In my parents’ and grandparents’ generations, more people hewed to traditional gender roles: The woman stayed home to take care of the kids, and the man brought home the bacon and made the decisions as the head of the household. I understand that because it was the norm. Now, even if the man brings home the bacon, both people usually have some input about what to do with it.
But in recent months I’ve heard people my own age say that it’s better for women to be submissive to men. One conversation started in reaction to Gabrielle Reece divulging that she is submissive to her husband. My first reaction to the people I know was: Oh, they’re kidding! But they weren’t. I have tried to wrap my brain around that, but I can’t.
I understand people tending toward traditional husband-wife roles. If your husband wants to take care of the finances and make most of the big decisions and that works for you, why not? If you feel more comfortable running things by him before making decisions yourself, sure. If you’re better at cooking and he’s better at choosing which car to buy, fine. I get that. But being submissive? That’s another thing entirely. That means that when you disagree, the husband is always right in the end. And that your life is not completely your own—it is your own as long as your husband approves.
I don’t mean to suggest that I go out and make major decisions without any regard for what Jeff thinks. It’s not like I come home and tell him, “Hey, I’m going to Rio for a week—you don’t mind, do you?” We talk about almost everything before making decisions. When we disagree about what to do, one of us has to give, and we are OK with that. That’s how a partnership works.
It’s not just that the idea that women should be submissive offends me personally because I don’t want to be submissive. It’s because I think it is a dangerous model for our kids. So we teach little girls that they can be anything they want—astronaut, president, the sky is the limit!—until they get married and go home to their husbands and have to submit to them.
It teaches them that they are worth less than boys, that boys have better ideas than they do, and that it’s OK for boys to always have some authority over them. It teaches them to second-guess their own instincts (and beyond that, their dreams). It teaches them that they are not to be completely trusted. It poisons their sense of self and their sense of their place in this world. Girls need room to grow and explore their potential without someone stepping in and putting up boundaries for no reason.

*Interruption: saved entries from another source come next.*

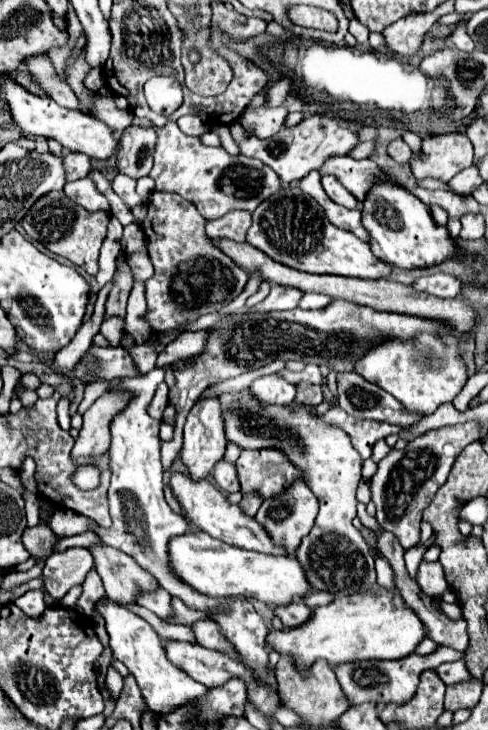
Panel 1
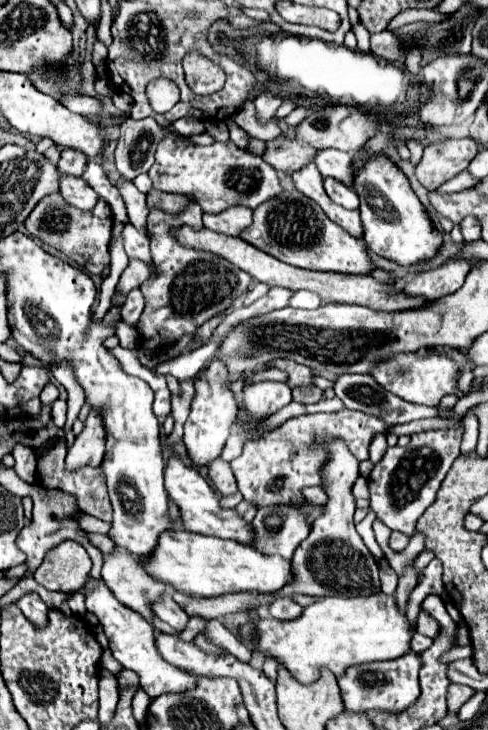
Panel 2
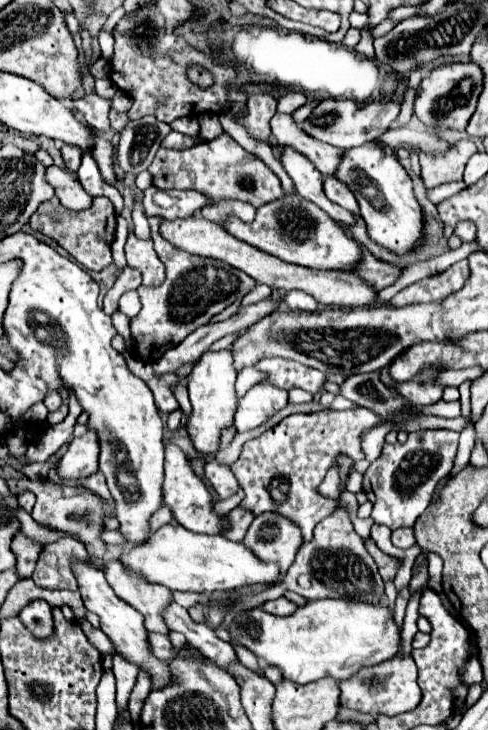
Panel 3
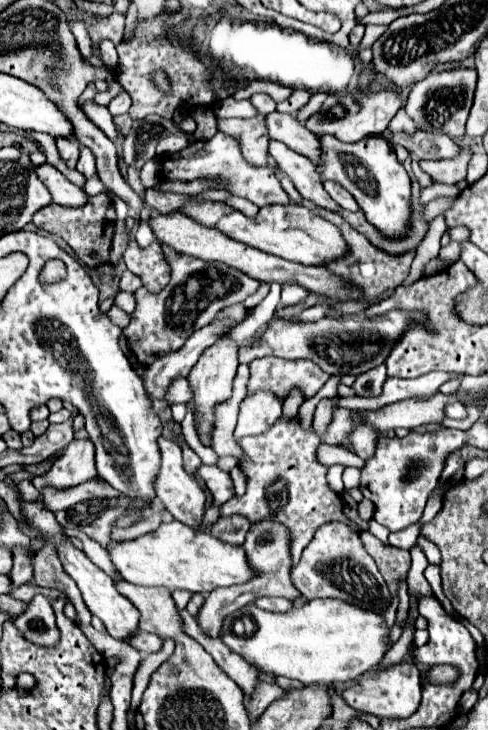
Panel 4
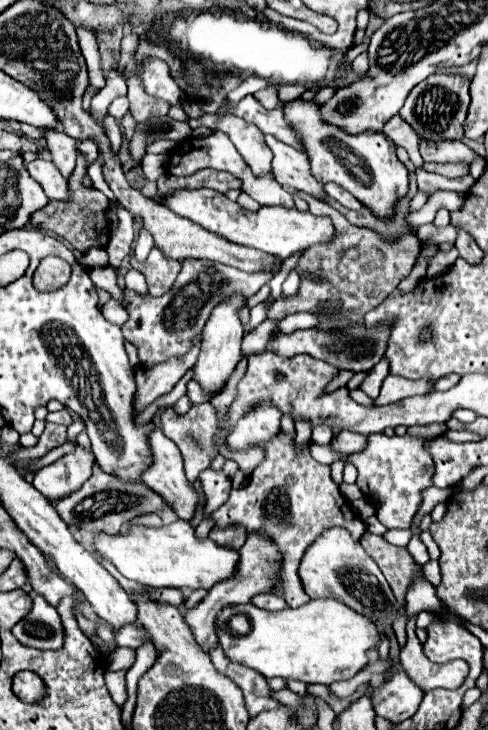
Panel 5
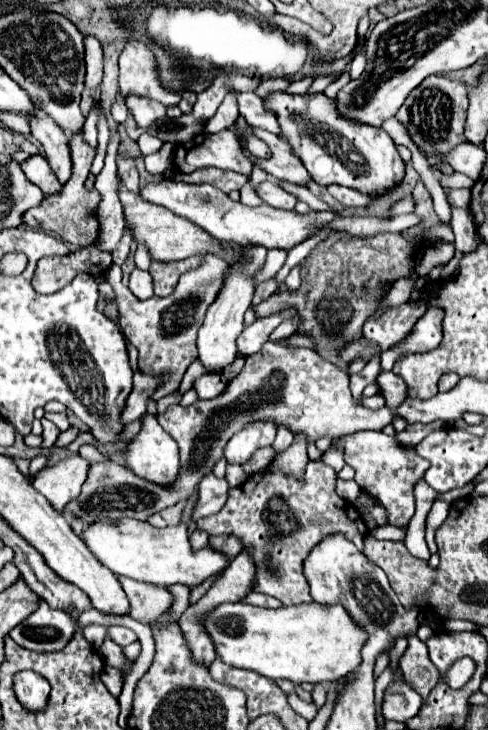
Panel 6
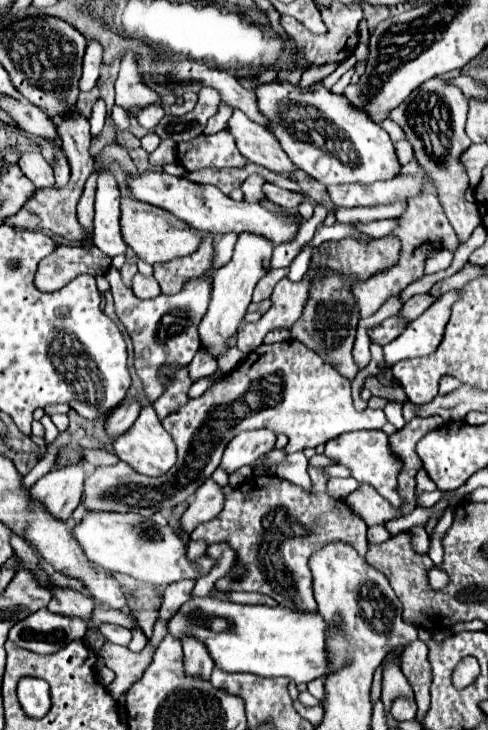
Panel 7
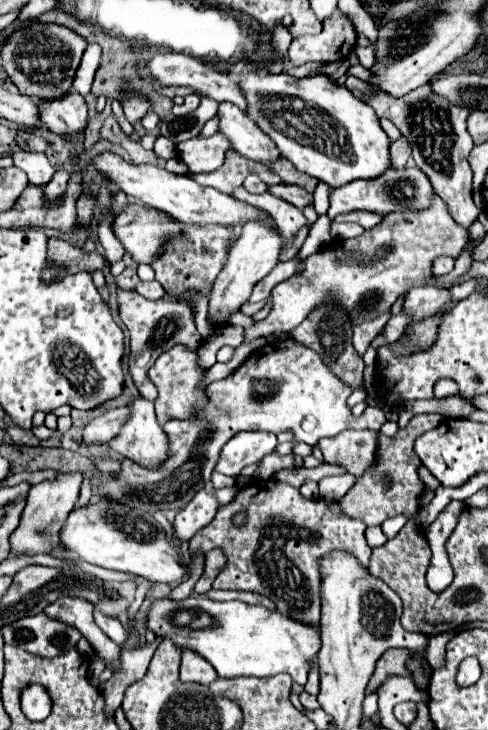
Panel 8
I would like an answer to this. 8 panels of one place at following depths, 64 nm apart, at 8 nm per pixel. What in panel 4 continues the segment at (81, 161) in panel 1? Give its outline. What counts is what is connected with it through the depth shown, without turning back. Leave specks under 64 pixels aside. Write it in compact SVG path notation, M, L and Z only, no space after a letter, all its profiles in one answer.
M56 140L56 146L60 150L60 156L68 164L68 168L76 168L78 156L80 156L80 142L78 140Z

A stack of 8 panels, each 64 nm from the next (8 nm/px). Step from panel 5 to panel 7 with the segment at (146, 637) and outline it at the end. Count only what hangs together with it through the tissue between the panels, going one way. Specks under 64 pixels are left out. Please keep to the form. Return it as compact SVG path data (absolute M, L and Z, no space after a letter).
M102 624L100 630L106 636L106 640L120 644L120 646L128 646L130 640L132 640L132 632L128 628L122 628L122 626L116 626L116 624Z

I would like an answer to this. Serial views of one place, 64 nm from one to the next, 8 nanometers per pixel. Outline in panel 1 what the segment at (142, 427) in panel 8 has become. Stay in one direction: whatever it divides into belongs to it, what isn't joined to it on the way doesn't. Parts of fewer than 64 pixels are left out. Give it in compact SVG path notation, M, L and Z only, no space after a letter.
M172 474L170 482L172 482L174 496L178 498L184 512L188 514L188 520L194 522L200 530L208 532L210 536L214 536L214 538L218 538L230 546L242 548L242 550L254 550L254 552L272 554L272 556L288 556L286 548L274 544L270 534L266 532L266 528L260 522L256 522L256 518L244 514L238 504L230 504L228 498L216 486L212 486L208 480L194 482L194 480L190 480L190 476Z

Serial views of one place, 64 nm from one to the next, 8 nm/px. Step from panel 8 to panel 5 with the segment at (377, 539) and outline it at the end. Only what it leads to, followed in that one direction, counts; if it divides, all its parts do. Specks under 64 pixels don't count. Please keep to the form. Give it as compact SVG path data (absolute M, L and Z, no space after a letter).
M388 530L384 534L384 538L390 542L390 544L396 544L396 546L402 546L406 548L410 538L412 538L412 530Z

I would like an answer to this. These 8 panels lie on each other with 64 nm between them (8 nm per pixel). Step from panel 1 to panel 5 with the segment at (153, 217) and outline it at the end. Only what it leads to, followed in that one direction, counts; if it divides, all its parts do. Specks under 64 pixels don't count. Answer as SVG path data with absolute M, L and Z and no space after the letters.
M186 258L182 260L182 270L178 272L174 286L164 296L154 298L150 294L124 290L128 300L126 310L130 318L122 326L122 334L128 342L136 346L140 364L144 368L152 368L154 364L158 364L158 360L168 360L170 356L184 356L190 350L190 338L204 328L206 320L210 318L210 312L218 304L222 304L230 296L250 298L266 282L270 282L270 272L248 274L212 260Z

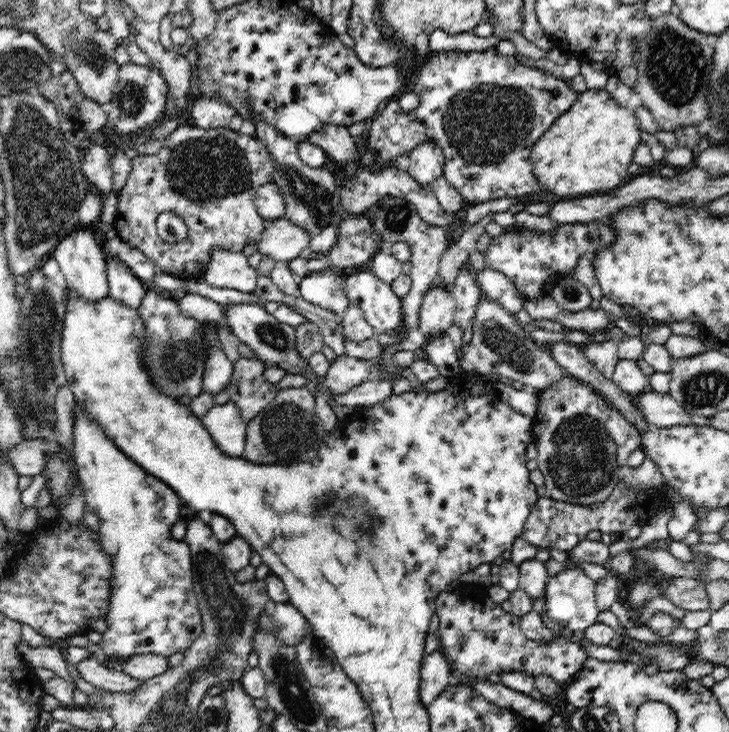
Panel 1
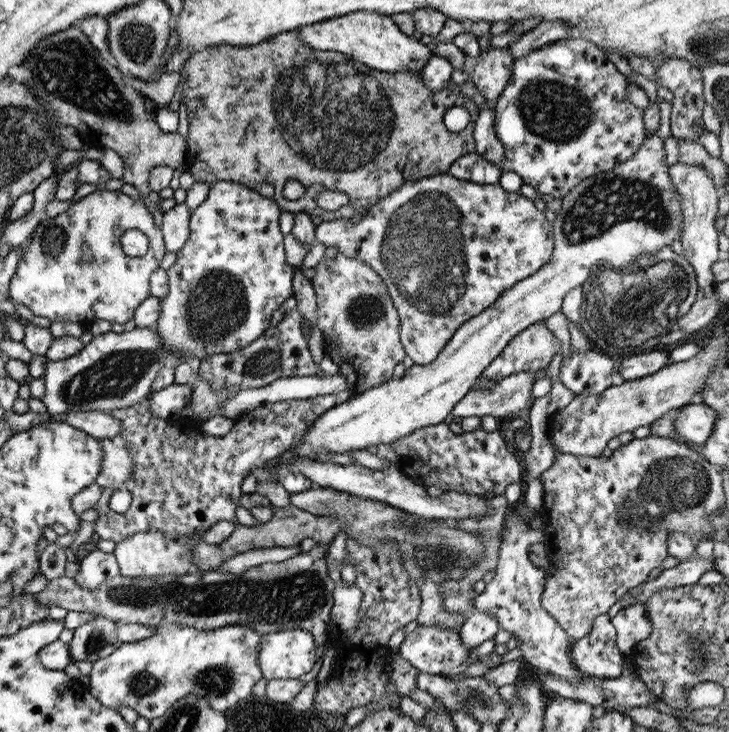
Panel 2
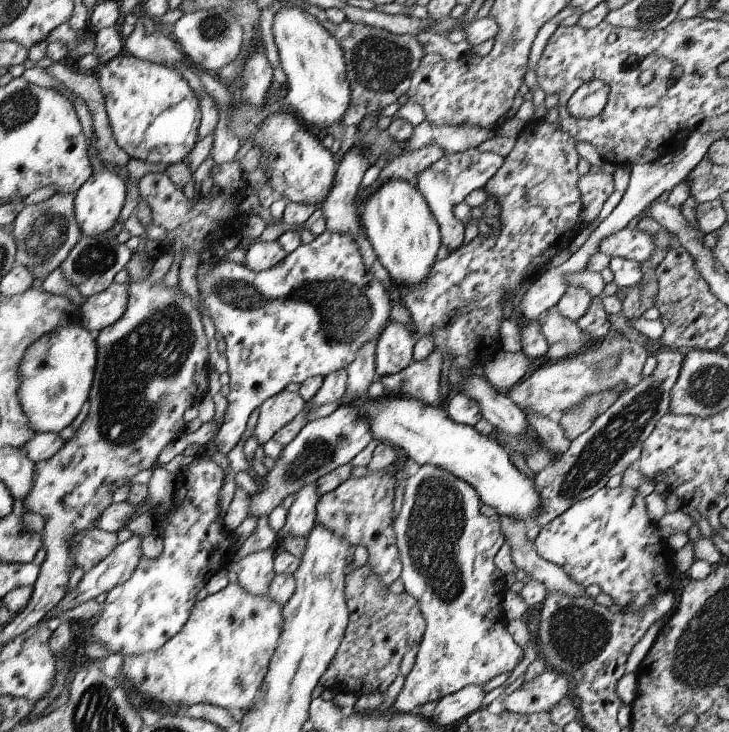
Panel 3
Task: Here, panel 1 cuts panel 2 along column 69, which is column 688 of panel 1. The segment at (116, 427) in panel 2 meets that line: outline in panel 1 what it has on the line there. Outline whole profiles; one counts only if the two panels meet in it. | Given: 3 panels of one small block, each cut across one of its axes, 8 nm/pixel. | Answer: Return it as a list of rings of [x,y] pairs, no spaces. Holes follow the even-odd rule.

And I need the same thing. That’s why, when I was young and looked forward to marrying a guy, I wanted to meet someone I could share my life with, not someone I thought would be good at telling me what to do.
The people I disagree with say that men are made to lead and women are made to follow, and even that women shouldn’t act like men. These things offend me to my core. In college I was a serious athlete and spent a lot of time surrounded by strong women, and I am a leader at work. I enjoy my life, and I wouldn’t as much if I always had to submit to my husband as I was living it.
I know I’m lucky in that I had pretty strong female family members. Even though my parents fit the typical mold of working dad and stay-at-home mom for most of my childhood in the 1980s, my mom has a degree in computer science (one of the few women to do that at her college back then), so she was not about to tell me I should approach anything—career or husband—meekly. A couple of years ago, my grandma mentioned in passing that she had taken flying lessons and had flown a plane—something that my mom, my brother, and I had never heard before. We were astounded, and she said, “Well, it’s not a big deal.” My brother said, “Well, you’re the only aviator at the table, so….” My family taught me to value myself and not look for validation in a man.
Jeff and I complement each other and value each other for our similarities and differences. That is what I hoped my marriage would be.